Sooo yah. About that job thing…
I rescinded my acceptance of their offer after the first day.
It’s one of the hardest decisions I’ve made in the not-so-distant past, but it was ultimately the right thing to do. I’ve often heard that the right thing and the easy thing are very rarely the same – boy howdy is that ever true.
When I first started off on this job-search thing, I had a clear set of goals for the kind of work I wanted to do, the type of place I wanted to do it, and the sort of people I wanted to work with. This job only fit one of the criteria. And one outta three ain’t good people.
While I loved the work that I’d have been doing, and was darned impressive at it (pumping out some documents in a few hours that would’ve taken the existing staff days to produce) – the cultural fit was way, way off. I wanted to work for young, dynamic, energetic company. I wanted collaboration and teamwork to factor strongly. I wanted to feel joy about my workplace – I think everyone should strive for that.
I didn’t feel any of those things. In fact, I felt the opposite. Everything felt a little bit wrong. I have nothing in common with my former co-workers, I was everyone’s junior by about 15 years (which sometimes doesn’t matter – in this case it did). I’d be working primarily alone. The duties doled out kept changing in ways that had very little to do with my title or the original job description. The commute was hell. I was planning my exit strategy by the time I got home.
Breaking the news to my boss was tough. He didn’t take it very well – who would, really, it’s a big hassle. But while he offered to change my office, hours and duties, he didn’t offer any of the things I’d tried to negotiate earlier (more vacation, more money, telecommuting/flex-time) so I think he did realize it wasn’t going to work out anyway.
The hardest thing for me was giving up something I’d worked so hard to get.

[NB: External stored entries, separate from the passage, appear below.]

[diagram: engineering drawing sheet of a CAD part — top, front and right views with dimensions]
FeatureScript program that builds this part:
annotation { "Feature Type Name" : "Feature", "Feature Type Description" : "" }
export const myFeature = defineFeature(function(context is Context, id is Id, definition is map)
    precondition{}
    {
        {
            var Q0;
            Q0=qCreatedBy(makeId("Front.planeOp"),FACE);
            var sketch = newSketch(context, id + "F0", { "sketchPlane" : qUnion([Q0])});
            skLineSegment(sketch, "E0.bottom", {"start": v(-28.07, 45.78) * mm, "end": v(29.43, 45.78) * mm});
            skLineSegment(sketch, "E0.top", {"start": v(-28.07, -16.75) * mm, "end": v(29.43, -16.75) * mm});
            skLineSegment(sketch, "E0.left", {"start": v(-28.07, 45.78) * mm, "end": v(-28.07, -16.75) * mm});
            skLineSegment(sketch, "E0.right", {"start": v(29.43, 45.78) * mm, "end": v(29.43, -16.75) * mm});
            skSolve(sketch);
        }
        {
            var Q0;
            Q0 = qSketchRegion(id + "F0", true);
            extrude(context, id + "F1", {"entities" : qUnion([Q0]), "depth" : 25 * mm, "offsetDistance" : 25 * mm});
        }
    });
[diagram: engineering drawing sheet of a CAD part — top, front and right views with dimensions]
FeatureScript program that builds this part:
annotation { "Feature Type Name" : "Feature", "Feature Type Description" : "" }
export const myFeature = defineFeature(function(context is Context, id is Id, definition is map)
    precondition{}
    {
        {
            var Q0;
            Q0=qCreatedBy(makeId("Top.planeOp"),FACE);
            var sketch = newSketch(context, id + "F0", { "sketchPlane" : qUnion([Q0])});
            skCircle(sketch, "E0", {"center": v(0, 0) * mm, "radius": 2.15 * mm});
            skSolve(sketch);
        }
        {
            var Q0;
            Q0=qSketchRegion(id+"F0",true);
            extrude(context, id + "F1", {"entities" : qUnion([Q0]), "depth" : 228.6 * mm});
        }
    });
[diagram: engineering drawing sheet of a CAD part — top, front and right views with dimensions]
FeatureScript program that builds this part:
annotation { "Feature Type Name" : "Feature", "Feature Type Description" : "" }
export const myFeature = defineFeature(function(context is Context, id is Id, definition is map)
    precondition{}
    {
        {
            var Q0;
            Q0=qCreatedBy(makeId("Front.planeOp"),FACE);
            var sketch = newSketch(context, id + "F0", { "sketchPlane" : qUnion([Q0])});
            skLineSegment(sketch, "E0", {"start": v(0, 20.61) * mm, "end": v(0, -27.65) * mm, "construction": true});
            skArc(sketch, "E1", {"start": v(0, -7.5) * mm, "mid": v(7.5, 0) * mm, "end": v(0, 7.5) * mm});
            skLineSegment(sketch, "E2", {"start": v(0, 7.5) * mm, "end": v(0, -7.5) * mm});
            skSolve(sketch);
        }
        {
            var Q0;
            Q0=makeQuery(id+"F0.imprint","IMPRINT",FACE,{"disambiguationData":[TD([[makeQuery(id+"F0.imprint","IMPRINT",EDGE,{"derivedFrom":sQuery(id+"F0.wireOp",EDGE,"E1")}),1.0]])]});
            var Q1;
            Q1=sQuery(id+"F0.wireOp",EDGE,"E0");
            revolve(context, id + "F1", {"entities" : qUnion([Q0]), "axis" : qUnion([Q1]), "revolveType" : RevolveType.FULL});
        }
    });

A job! Of my very own! Complete with paycheque and the feeling that someone wants me!
While I’m pretty comfortable as a risk-taker, I’d not taken a personal one quite that big in a while. Would the grass be greener? Would I rather let go of the bird in the hand? I was absolutely terrified at first.
But after speaking to a number of friends and associates (it amazes me the amount of people who’ve been on both sides of this issue before) I started feeling more at peace with the whole thing. And now that I’ve interviewed at a couple other places, it’s become absolutely, perfectly clear. There are just far, far better fits out there for me, where I’m pretty sure I’ll find the trifecta of awesome.
In the meantime I’ve got some promising leads lined up and am grateful for the opportunity to spend at least a few more days soaking up the sun and feeding ice-cream to the dog.